Dym products & emphasizes processes of object making, stressing a wide range of implied meanings in acts of fabrication.4 We avail ourselves of any means, including but not limited to sewing, shredding, grinding, pulping, singing, drilling, folding, cutting, binding, agglomerating, in order to render old materials into useable ones for our products and art.
We make our products with the explicit, useful intention of exhausting our supply of especially meagre scraps or waste materials,5 we embellish or alter them to the point of transformation. Apparent waste thus has more than a chance at redemption.
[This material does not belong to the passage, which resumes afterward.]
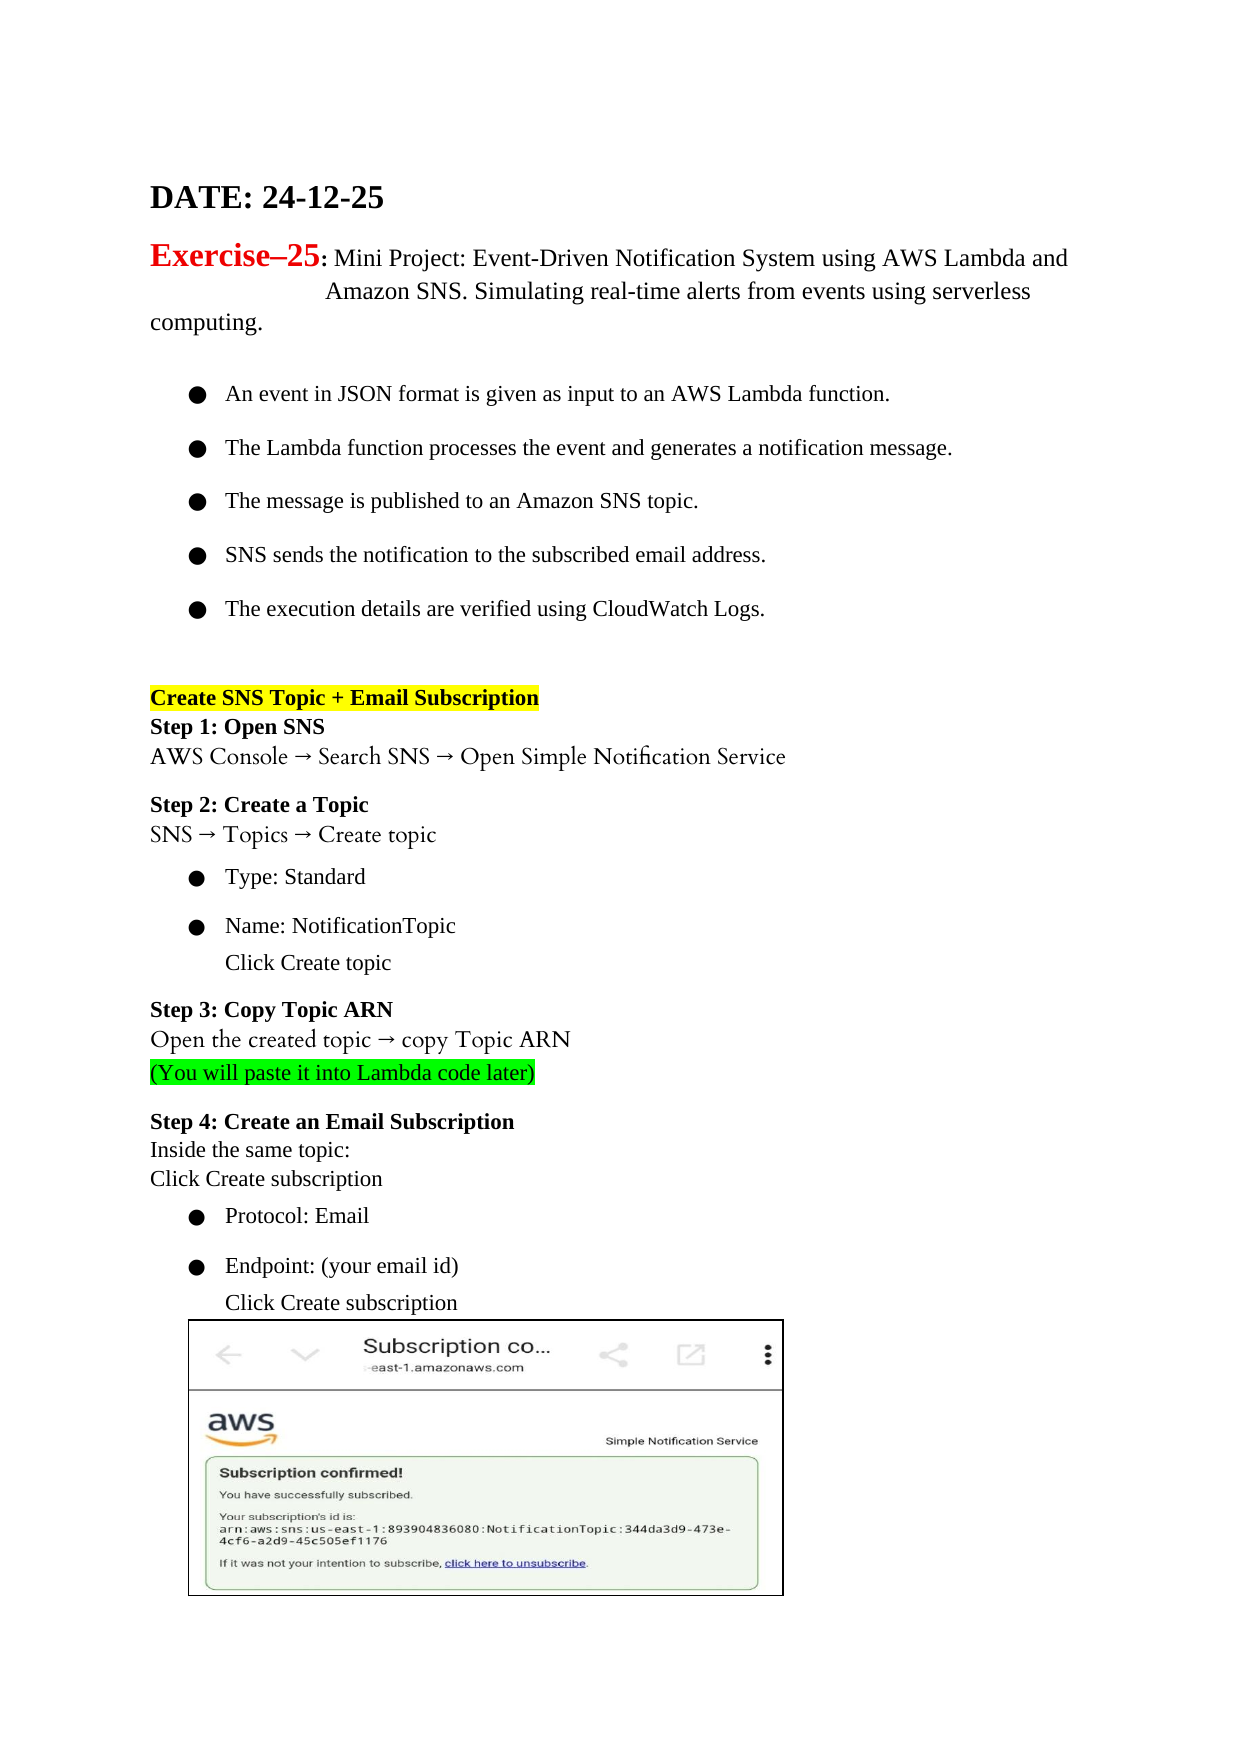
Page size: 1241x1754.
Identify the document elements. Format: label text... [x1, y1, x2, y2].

Dym products & also provides transformative and installation services to select clients who require them. Please get in touch if you'd like more information.2 We do send the really stinky stuff to landfill, because we already have enough to deal with. Strategies like Piero Manzoni’s canned shit or Wall-E's blocks don’t work for us—but we recycle and compost what we can.
3 It happens that people love us to take what they’d like to get rid of. This is a great way to acquire otherwise elusive materials, yet it can be an obstacle to one big goal: using up our garbage.
4 It is impractical—expensive and time consuming—to make for oneself what one needs. We do it to experience and mark the passage of time. Using leftovers is a way of writing stories, and of commenting on life in a consumer society.
5 We save all the tiniest bits of garbage: pencil shavings, laundry lint, thread cuttings, all odd scraps of plastic junk. While figuring out ways to process and use these materials, we sort, classify and store them. To expose these latter processes, we store as much as possible in our work and installation spaces.